> _SET TASK_:
In the passage below on the advance by 30 Corps, what is named as probably the biggest weakness in the planning?

> _PASSAGE GIVEN_:
** Begin **

CHAPTER 20 — Advance by 30 Corps

page 252

CHAPTER 20
Advance by 30 Corps

THROUGH Montgomery's firm stand, backed by Alexander, against various pressures to hasten the offensive, the Eighth Army's preparations were sufficiently complete in all major points on the day of 23 October for the orders for final assembly and forward movement to be issued with confidence. Most of the requirements for the type and length of battle foreseen were in the front line or ready to be brought forward, whilst the troops, including those for special tasks, were trained as well as time and opportunity had allowed, and their commanders had been briefed more fully than ever before.

Some details in the planning admittedly still gave cause for concern, as for example the reliability of the newly invented Scorpion flail tanks and the training of their crews, but where possible such weak points had been insured against: the use of the Scorpions was made subsidiary to the normal engineer methods of clearing minefields. Communications probably presented the biggest weakness, for the wireless sets then in use were notoriously unreliable, and the plans included the laying of telephone cable by special signal detachments, the use of signal rockets, and even carrier pigeons. But there was nothing that really warranted a delay for the month that would have coincided with the next full moon. A delay in fact would surely have staled the enthusiasm that had gradually built up within the ranks of the army.

In daylight of the 23rd, the army's cover plan provided that much of the normal supply traffic should be dispensed with in place of some of the preliminary movement of the assault forces, the altered pattern screened from observation by continuous fighter patrols provided by the Desert Air Force. This cleared the routes for the time when the sun began to sink below the western horizon and men, trucks, guns, and tanks moved out of concealment to assemble for the advance. From the front line in 30 Corps' sector to page 253 a point some miles in rear, the desert then saw such a concentrated flow of movement as it had probably never seen before. The best part of four divisions of infantry and two of armour, amounting to an estimated 100,000 men and 15,000 to 20,000 vehicles, converged on to the ten prepared tracks, Diamond, Boomerang, Two Bar and Square in the Australian area, and Sun, Moon, Star, Bottle, Boat and Hat further to the south.1

That the organisation was substantially sound was soon proved. Apart from some minor upsets when last-minute changes were imposed in the schedules of movement and routes, the various columns on each route formed up in the right order and generally kept closely to their timings in spite of the fact that the fine dust churned up by the vehicles sometimes made the darkness of the night almost impenetrable. Eventually all those units whose task was to advance without further orders crossed their start lines successfully, though other units farther to the rear, who had to wait upon reports of the degree of success gained, spent a trying night in long halts and short bursts of movement as news from the front filtered back.

** End **

> _EXTRACTED MATERIAL_:
** Begin **

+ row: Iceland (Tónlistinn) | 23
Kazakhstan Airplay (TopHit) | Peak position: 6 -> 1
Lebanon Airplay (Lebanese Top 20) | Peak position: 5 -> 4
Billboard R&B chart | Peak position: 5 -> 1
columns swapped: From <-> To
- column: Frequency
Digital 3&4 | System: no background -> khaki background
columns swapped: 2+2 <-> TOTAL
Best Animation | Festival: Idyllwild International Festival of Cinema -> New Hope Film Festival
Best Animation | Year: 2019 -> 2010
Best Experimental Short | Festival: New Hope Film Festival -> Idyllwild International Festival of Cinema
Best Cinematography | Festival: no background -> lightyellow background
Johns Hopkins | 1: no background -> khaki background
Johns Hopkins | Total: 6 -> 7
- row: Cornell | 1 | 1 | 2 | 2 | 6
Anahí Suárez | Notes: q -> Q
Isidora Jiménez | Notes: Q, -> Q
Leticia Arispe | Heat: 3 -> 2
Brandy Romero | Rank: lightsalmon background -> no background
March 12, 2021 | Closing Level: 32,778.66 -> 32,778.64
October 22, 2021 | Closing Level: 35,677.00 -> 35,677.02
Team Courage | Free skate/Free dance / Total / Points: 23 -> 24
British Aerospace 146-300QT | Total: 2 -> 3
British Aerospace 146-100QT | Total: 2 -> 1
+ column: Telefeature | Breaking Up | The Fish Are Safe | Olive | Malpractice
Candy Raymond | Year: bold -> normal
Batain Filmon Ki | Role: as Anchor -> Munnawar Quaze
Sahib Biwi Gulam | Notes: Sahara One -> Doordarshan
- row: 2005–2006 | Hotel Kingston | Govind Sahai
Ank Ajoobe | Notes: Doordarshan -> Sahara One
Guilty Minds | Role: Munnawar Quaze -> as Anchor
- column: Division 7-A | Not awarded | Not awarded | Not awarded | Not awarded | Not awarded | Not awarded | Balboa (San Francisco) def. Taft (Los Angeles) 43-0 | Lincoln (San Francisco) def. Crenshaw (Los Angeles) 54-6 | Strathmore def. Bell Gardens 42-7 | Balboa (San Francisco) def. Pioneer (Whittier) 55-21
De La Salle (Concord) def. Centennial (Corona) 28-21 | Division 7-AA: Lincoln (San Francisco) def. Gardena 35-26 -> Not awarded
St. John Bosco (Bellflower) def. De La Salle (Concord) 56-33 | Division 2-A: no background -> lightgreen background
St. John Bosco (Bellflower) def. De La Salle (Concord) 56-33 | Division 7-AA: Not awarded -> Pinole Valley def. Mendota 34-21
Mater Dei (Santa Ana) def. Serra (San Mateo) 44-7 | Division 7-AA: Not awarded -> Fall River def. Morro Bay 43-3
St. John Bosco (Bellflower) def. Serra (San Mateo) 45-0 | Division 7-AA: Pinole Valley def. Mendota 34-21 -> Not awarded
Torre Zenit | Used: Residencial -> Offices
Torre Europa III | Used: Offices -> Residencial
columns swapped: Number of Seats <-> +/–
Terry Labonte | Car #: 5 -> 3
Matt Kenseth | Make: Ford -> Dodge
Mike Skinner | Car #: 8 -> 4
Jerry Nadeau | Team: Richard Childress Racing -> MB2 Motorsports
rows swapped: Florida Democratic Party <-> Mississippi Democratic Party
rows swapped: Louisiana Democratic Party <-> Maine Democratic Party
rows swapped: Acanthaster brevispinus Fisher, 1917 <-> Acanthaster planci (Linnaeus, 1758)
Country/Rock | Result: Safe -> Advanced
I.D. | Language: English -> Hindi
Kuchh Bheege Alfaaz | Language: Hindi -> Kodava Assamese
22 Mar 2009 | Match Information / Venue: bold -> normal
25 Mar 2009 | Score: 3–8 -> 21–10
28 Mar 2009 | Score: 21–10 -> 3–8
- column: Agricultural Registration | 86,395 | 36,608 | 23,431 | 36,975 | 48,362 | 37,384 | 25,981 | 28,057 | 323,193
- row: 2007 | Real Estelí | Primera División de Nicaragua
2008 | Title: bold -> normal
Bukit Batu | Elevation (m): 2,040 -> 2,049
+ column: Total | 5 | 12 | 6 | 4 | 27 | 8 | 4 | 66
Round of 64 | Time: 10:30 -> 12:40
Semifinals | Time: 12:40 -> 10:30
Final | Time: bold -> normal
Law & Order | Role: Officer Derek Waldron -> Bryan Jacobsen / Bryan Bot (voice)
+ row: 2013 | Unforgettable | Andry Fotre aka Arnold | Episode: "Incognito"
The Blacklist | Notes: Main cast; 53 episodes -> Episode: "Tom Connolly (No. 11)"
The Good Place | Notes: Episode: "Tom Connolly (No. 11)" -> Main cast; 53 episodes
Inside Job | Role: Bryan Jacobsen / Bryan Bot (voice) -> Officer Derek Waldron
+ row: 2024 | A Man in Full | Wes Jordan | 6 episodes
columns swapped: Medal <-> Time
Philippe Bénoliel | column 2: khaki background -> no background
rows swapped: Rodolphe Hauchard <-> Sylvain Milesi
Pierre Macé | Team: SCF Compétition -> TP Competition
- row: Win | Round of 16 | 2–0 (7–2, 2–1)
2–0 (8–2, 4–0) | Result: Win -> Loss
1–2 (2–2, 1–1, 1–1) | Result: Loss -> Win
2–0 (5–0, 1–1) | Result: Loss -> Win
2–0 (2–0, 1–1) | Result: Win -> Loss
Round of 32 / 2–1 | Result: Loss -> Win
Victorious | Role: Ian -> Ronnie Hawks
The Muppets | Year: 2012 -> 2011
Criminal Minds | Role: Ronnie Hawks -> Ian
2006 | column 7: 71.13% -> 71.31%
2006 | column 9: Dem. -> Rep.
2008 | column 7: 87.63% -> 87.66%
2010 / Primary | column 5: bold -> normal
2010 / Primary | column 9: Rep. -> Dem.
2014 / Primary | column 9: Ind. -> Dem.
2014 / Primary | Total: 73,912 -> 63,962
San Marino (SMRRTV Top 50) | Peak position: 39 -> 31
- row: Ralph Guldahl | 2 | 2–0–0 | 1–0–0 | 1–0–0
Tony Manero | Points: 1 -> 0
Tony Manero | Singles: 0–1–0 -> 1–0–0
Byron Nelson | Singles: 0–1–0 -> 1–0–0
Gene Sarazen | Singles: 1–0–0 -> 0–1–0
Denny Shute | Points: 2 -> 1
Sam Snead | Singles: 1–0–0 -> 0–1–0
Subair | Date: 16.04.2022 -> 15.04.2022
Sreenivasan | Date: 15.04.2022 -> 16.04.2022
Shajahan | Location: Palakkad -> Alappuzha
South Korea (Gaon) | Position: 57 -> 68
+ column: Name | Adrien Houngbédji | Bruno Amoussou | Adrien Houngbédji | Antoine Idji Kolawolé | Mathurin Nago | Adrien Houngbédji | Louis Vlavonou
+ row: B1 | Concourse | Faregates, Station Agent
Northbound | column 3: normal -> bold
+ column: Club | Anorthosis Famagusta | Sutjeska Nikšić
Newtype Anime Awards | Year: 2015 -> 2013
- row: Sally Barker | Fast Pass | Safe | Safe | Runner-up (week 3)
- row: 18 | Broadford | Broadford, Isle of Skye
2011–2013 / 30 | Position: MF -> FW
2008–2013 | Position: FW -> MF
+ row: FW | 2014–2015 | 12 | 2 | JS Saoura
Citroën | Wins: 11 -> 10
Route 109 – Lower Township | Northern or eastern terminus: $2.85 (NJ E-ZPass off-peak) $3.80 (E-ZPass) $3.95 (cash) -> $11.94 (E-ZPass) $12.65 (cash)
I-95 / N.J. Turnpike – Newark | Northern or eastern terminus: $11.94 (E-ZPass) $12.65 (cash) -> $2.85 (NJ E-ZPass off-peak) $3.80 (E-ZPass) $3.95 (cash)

** End **

> _COMPLETED TASK_:
Communications, since the wireless sets then in use were notoriously unreliable.